'''
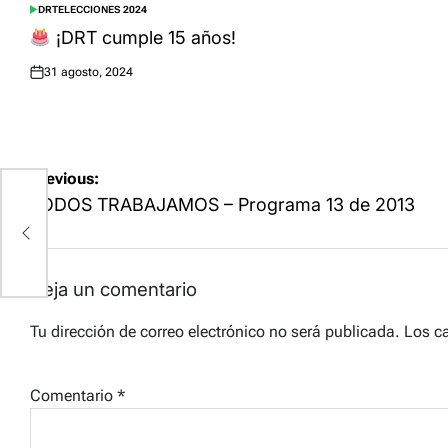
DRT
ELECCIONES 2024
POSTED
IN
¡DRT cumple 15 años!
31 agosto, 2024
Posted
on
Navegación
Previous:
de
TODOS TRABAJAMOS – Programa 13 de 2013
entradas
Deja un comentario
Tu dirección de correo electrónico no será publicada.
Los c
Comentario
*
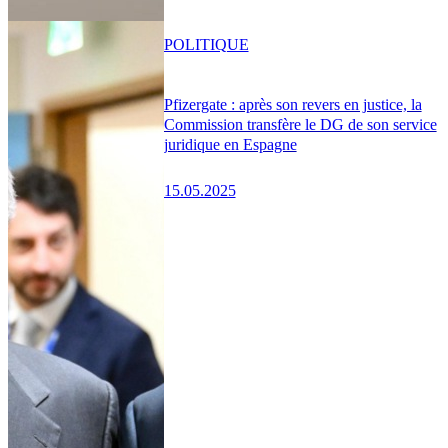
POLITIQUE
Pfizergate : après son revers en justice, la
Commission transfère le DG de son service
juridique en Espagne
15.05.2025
'''
'''
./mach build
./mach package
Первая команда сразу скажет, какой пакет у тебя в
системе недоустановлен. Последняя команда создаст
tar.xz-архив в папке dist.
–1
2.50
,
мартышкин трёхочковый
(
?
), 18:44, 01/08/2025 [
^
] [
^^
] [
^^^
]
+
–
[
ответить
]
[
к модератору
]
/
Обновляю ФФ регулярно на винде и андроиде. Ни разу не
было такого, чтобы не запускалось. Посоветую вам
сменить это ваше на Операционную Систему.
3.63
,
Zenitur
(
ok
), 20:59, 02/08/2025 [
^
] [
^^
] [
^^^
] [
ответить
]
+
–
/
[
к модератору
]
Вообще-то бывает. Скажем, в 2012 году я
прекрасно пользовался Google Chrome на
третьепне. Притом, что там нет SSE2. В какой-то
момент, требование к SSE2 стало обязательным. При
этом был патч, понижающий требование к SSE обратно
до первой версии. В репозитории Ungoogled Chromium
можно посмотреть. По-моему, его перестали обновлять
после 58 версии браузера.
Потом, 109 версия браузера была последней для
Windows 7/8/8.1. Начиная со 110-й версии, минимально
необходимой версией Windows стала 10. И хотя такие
'''
'''
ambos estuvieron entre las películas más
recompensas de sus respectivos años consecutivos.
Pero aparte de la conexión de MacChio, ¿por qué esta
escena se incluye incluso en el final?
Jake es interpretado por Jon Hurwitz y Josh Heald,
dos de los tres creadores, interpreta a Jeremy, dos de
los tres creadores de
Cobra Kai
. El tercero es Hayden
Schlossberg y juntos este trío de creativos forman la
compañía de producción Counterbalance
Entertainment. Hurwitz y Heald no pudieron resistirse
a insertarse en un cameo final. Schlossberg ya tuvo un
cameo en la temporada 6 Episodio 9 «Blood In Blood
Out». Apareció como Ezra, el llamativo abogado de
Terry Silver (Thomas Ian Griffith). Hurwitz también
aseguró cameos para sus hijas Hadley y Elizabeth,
'''
> EXERCISE INSTRUCTIONS:
Reproduce only the lines from the one containing "ambos estuvieron entre las películas más" through the one containing "aseguró cameos para", inclusive, swapping "abogado" for "asesor" and leaving everything else unchanged.

> EXERCISE SOLUTION:
ambos estuvieron entre las películas más
recompensas de sus respectivos años consecutivos.
Pero aparte de la conexión de MacChio, ¿por qué esta
escena se incluye incluso en el final?
Jake es interpretado por Jon Hurwitz y Josh Heald,
dos de los tres creadores, interpreta a Jeremy, dos de
los tres creadores de
Cobra Kai
. El tercero es Hayden
Schlossberg y juntos este trío de creativos forman la
compañía de producción Counterbalance
Entertainment. Hurwitz y Heald no pudieron resistirse
a insertarse en un cameo final. Schlossberg ya tuvo un
cameo en la temporada 6 Episodio 9 «Blood In Blood
Out». Apareció como Ezra, el llamativo asesor de
Terry Silver (Thomas Ian Griffith). Hurwitz también
aseguró cameos para sus hijas Hadley y Elizabeth,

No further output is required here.